In contrast to the EPM results, no evidence of anxiety was apparent in any of the open field measures, for any treatment, age, or post-test interval. Thus, these results are similar to the previously cited study in rats.[61] Owing to the inclusion of a ∼3 min acclimation period, it was not possible to determine whether the various treatments affected acclimation to a novel environment.

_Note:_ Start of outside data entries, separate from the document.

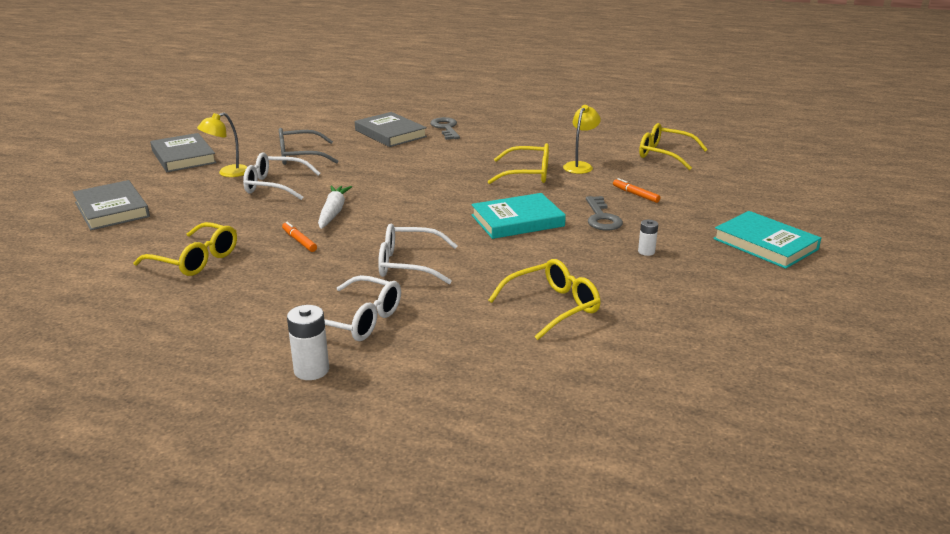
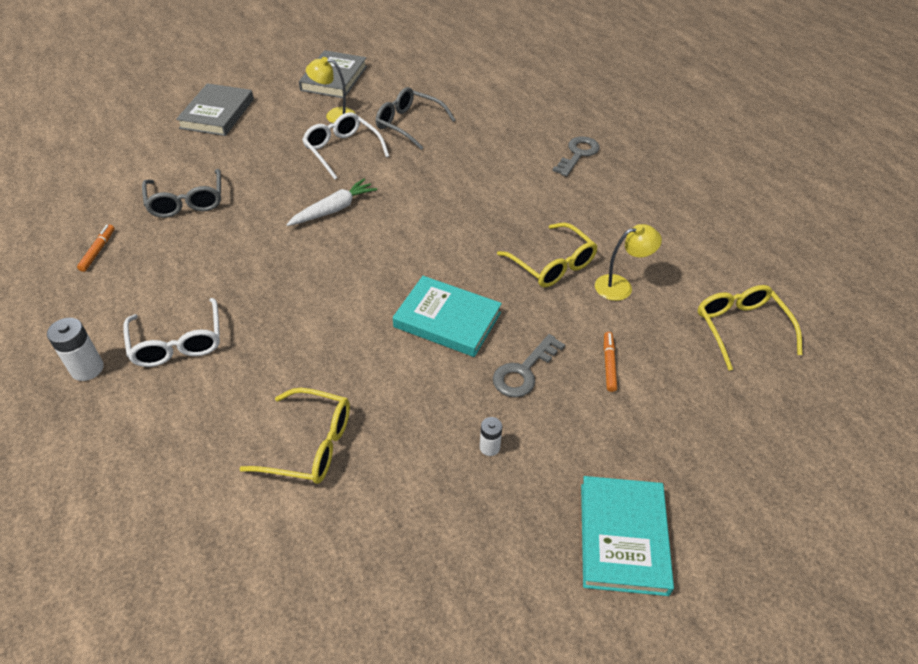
camera: 45 degrees right, 20 degrees up
(195, 260) = (186, 202): yellow glasses -> grey glasses
(299, 241) = (267, 227): orange marker -> orange marker (98, 251)
(390, 133) = (519, 135): grey book -> none
(408, 264) = (293, 309): white glasses -> none

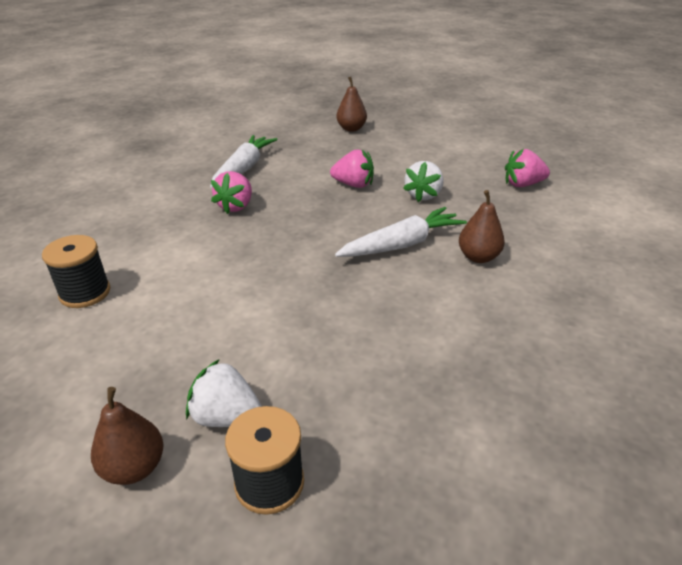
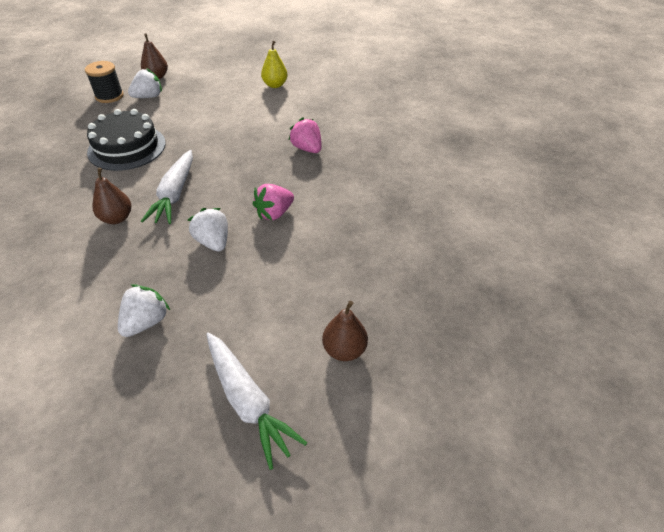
camera: 125 degrees right, 10 degrees up
(85, 293) = (275, 85): black spool -> yellow pear
(243, 169) = (363, 171): white carrot -> white carrot (247, 401)
(351, 129) = (391, 273): brown pear -> brown pear (344, 350)
(378, 334) = (127, 147): none -> black cake
(522, 184) = (146, 322): pink strawberry -> white strawberry

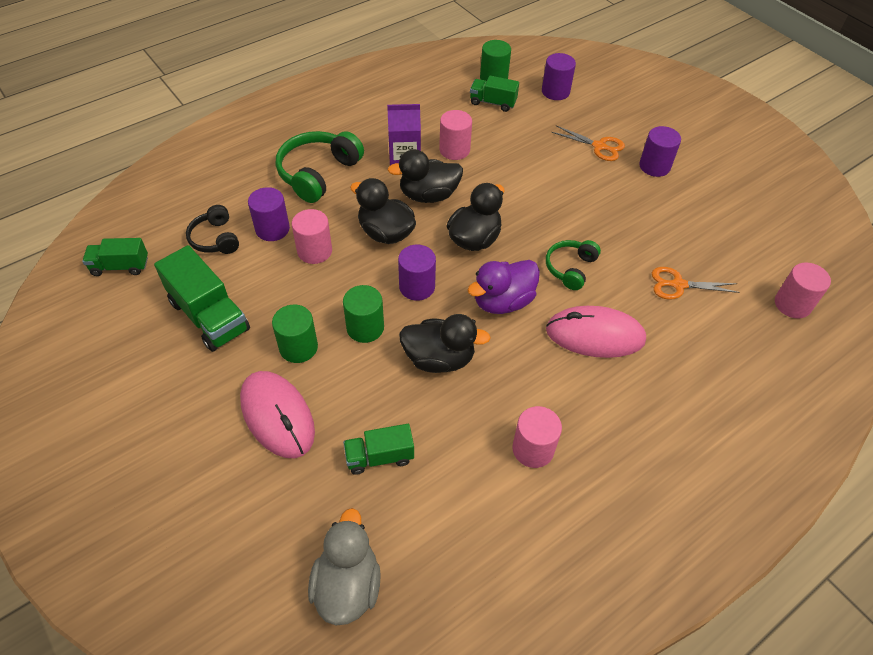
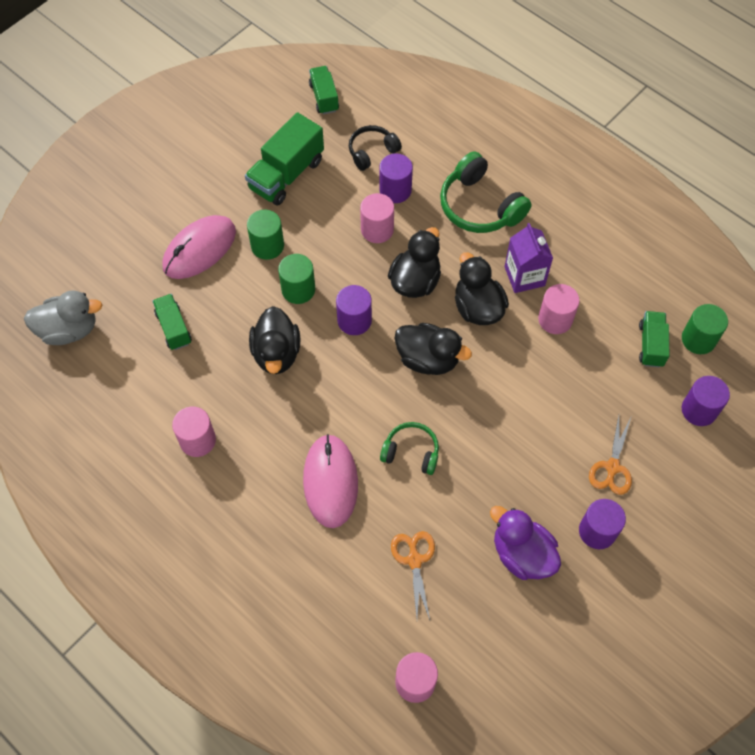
camera: 80 degrees right, 10 degrees up
(318, 173) = (479, 206): green headphones -> green headphones turned 150 degrees counterclockwise
(503, 301) = (353, 396): purple duck -> purple duck (522, 554)

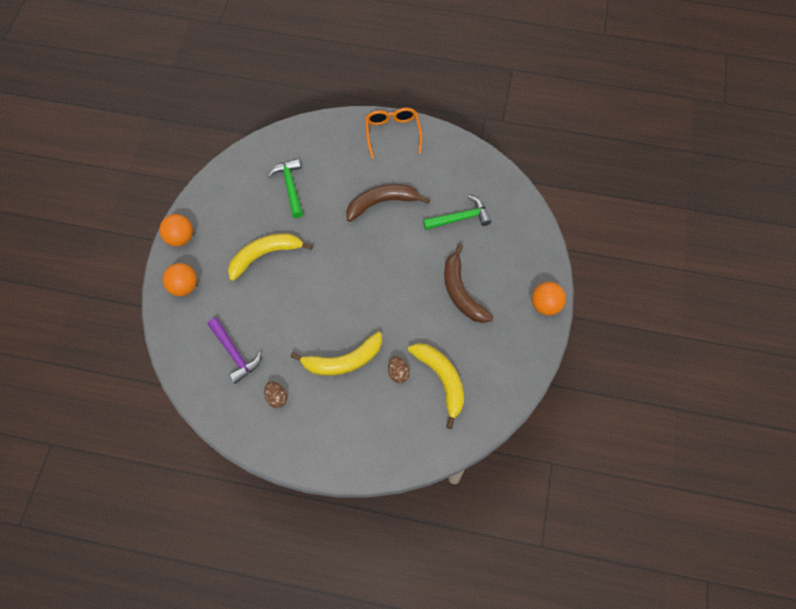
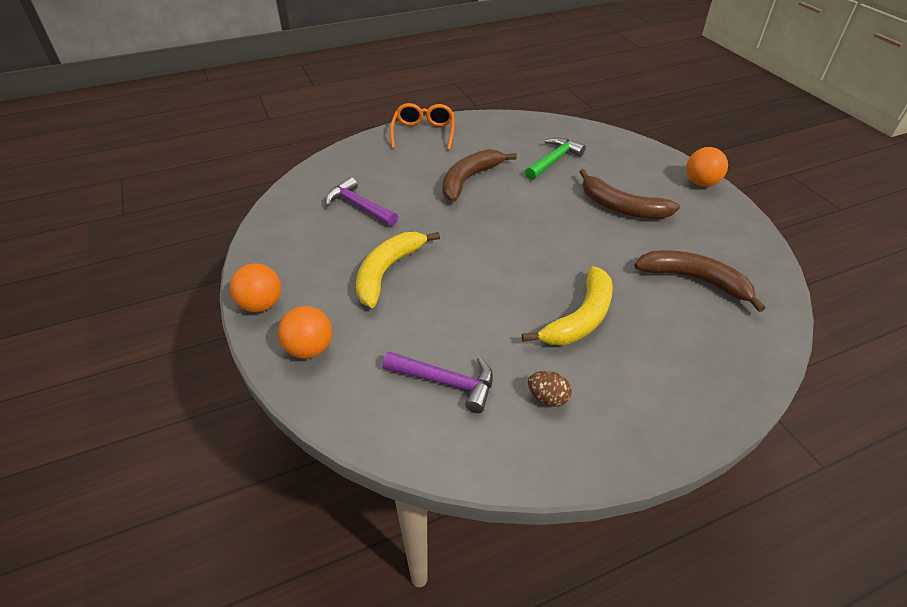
camera: 35 degrees left, 20 degrees down
(290, 187) = (359, 206): green hammer -> purple hammer
(392, 133) = (423, 133): orange glasses -> orange glasses turned 45 degrees clockwise
(398, 373) = (647, 297): brown egg -> none
(441, 380) = (694, 280): yellow banana -> brown banana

CBD protects against THC-induced deficits

Perhaps the most significant finding of our study is that coadministration of CBD+THC protected against all of the cognitive and behavioral impairments induced by THC. Interestingly, this was observed even though coadministration of CBD with THC actually increased plasma THC levels (Fig. 8). The mechanism of this protection is unclear, but does not appear to be pharmacokinetic. Numerous targets have been proposed for CBD.[62,63] A particularly interesting potential mechanism that could explain the current results is CBD's negative allosteric modulation of CB1 cannabinoid receptors.[64] The finding that coadministration of CBD+THC blocks the deleterious effects of THC may help explain the higher psychosis/schizophrenia risk among users of high-potency THC (and low CBD) cannabis.[23,25,48,65] We chose to administer equal amounts of CBD and THC for these experiments, as this approximates the ratio of the acid forms of THC and CBD present in Cannabis sativa strains expressing both CBD and THC syntheses.[66] However, it will be quite interesting to determine the minimal amount of CBD that is protective.

Conclusions

Chronic THC during adolescence in male mice produced a selective spectrum of persistent behavioral consequences. Based on the rat literature, it is likely that treatment of female mice will also lead to persistent behavioral abnormalities.[67-70] Other than late-emerging anxiety, these abnormalities were absent in similarly treated adult male mice. These findings reinforce the notion that adolescence is a vulnerable developmental period, and that sustained exposure to THC during this time may have long-lasting and detrimental consequences on cognition and behavior. The finding that coadministration of equal amounts of CBD with THC prevented the emergence of all behavioral deficits supports the epidemiological finding that higher CBD content in cannabis reduces risk for psychotic disorders.[48] Furthermore, encouraging the cultivation and consumption of “balanced” CBD cannabis (i.e., roughly equal proportions of CBD and THC), over lower CBD cannabis, may be a reasonable strategy for harm reduction.[71]